Non siamo mai singolarità impermeabili, le nostre esistenze individuali sempre e costantemente sono plasmate in modo sotterraneo dal mondo di appartenenze che ci ha preceduti e quello in cui siamo immersi. Attese, aspirazioni, dolori e felicità portano l’impronta dei linguaggi, dei segni, dei movimenti a cui siamo esposti. Non è vi un io senza un noi da cui è forgiato.
È possibile allora cogliere come i sentimenti, aderendo al tempo in cui vengono vissuti, mutino direzione e contenuti.
Si pensi al sentimento della depressione, del cuore che precipita in una crisi. Ovviamente vi sono ragioni della depressione che riguardano esclusivamente esperienze personali, come ad esempio la morte di una persona amata. Ma è vi è anche un taglio della depressione, del sentirsi piegati sotto un carico di tristezza e sfinimento, contagiato e influenzato, anche invisibilmente, dalla cultura in cui si è immersi. La depressione, con il suo movimento di allentamento e distacco dalla vita, con la sottrazione al mondo che induce, ripiegando in un guscio sigillato, può risentire anche delle influenze culturali e valoriali a cui si è esposti e da cui si è attraversati. Modelli di società differenti producono depressioni differenti.
Vi è stato un tempo che nella cultura ricorrente – nelle prassi educative, nelle gerarchie valoriali condivise socialmente – era diffusa una società della disciplina, del dovere. A partire dagli ordinamenti familiari, con il ruolo autoritario del genitore.
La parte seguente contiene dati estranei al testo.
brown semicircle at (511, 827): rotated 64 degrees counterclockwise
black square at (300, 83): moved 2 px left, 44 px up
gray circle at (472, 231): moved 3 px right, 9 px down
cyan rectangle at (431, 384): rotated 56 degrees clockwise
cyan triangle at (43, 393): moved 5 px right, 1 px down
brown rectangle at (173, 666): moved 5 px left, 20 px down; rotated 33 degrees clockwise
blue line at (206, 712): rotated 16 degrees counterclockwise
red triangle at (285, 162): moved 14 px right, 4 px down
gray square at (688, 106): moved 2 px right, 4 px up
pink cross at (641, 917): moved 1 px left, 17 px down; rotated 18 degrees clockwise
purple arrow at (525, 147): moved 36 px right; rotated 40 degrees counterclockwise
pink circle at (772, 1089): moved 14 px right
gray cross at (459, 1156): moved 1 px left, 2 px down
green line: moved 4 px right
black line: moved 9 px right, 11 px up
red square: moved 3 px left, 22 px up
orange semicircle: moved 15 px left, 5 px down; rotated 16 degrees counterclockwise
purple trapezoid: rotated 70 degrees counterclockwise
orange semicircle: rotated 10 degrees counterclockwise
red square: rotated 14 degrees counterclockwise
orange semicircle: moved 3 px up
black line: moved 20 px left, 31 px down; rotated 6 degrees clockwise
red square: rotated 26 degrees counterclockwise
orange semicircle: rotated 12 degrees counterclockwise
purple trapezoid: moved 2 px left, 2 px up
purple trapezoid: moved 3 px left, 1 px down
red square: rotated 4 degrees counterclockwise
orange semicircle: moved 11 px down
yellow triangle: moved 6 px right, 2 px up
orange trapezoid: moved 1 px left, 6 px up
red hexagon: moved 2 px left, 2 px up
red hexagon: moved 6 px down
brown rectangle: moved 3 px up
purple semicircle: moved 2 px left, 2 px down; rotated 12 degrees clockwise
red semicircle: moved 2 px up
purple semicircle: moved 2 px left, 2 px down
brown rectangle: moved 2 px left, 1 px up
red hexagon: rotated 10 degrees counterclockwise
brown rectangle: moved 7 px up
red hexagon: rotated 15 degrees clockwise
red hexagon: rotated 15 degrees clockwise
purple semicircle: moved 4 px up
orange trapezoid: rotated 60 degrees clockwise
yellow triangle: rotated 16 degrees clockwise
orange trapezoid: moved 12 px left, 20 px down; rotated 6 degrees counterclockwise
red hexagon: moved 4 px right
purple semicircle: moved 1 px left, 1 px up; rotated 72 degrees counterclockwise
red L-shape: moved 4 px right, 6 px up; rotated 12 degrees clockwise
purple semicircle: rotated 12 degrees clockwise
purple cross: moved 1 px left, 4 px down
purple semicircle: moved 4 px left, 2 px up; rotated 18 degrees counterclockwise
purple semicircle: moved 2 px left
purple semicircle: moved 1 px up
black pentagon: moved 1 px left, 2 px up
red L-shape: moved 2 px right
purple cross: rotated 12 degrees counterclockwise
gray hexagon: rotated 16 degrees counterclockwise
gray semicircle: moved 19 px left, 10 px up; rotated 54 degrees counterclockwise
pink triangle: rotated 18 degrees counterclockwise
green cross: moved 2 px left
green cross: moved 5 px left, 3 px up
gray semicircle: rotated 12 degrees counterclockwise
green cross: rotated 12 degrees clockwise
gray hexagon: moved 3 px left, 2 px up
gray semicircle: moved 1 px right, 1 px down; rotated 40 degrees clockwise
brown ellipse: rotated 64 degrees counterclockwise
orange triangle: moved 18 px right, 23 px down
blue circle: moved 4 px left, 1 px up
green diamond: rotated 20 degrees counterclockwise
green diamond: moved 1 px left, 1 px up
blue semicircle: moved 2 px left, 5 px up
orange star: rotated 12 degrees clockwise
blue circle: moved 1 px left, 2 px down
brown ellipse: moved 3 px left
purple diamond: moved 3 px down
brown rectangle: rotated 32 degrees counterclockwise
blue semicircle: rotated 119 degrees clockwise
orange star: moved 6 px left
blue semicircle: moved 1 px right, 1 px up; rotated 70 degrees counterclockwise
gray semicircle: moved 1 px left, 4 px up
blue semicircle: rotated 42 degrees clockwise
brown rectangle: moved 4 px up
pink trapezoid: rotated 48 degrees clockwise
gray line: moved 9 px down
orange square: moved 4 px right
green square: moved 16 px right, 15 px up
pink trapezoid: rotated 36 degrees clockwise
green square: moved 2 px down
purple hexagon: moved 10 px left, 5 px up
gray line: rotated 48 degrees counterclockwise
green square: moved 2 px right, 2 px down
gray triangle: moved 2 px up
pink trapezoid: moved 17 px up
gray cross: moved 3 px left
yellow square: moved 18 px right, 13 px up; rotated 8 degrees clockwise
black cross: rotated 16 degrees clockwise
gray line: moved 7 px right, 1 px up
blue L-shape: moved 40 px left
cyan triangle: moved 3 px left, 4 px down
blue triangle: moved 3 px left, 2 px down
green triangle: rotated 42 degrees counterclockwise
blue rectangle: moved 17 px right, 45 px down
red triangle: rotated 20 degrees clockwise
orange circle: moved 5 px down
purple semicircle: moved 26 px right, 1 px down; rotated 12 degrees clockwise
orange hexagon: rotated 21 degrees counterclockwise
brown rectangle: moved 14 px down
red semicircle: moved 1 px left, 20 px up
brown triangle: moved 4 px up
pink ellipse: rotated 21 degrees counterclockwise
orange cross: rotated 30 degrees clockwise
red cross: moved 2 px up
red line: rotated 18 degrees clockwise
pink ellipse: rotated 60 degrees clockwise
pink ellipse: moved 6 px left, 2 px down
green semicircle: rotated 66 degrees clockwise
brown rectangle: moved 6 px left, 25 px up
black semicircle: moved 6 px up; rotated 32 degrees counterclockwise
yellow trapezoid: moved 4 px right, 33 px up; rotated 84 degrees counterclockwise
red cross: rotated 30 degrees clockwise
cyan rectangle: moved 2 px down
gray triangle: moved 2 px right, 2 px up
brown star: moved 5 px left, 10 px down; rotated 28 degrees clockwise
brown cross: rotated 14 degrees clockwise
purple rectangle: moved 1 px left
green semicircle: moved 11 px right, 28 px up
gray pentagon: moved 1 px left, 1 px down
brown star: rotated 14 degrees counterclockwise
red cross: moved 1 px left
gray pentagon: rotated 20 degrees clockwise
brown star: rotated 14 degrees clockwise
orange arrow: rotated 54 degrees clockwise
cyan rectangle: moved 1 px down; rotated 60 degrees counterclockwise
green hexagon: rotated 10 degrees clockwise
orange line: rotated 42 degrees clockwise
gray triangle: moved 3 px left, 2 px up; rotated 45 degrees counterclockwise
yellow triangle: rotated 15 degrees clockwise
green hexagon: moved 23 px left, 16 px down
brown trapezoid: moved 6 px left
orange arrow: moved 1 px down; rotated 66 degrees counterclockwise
Ma anche doveri attesi nelle relazioni di ruolo, nell’accesso a spazi, iniziative o esperienze. Il dovere scandiva permessi e obblighi. In questa forma di cultura uno dei modi di affermare il ruolo del dovere era il senso di colpa. Il senso di colpa era incorporato come conseguenza alla mancanza verso un dovere a cui si doveva adempire. Ci si sentiva in colpa per non aver fatto il proprio dovere. E il senso di colpa era la soglia da cui entrava la depressione. In una società della disciplina la depressione viene rifornita dal senso di colpa.
Ben diverso questo presente: dove è palese il declino di una cultura della disciplina, sebbene non sia venuta meno la depressione. Semmai parrebbe cresciuta.
Perché oggi la depressione pare organizzarsi e modularsi sul sentimento di inadeguatezza. Non sono i doveri mancati a produrre depressione, ma traguardi, obiettivi, attese che falliscono. La depressione scaturisce quando subisce una mortificazione la propria aspirazione a distinguersi, a realizzare una propria unicità, quando ci si sente inadeguati a una misura che premia la singolarità. Ci si ritira dal mondo quando nel mondo non si riesce ad affermarsi, a raggiungere la propria individuazione che consente di distinguersi.
Sicché il paradosso: immersi e contagiati da una cultura collettiva che sacrifica sé stessa producendo l’esaltazione dell’egoità, dove si vivono depressioni che isolano nell’impotenza e nella solitudine.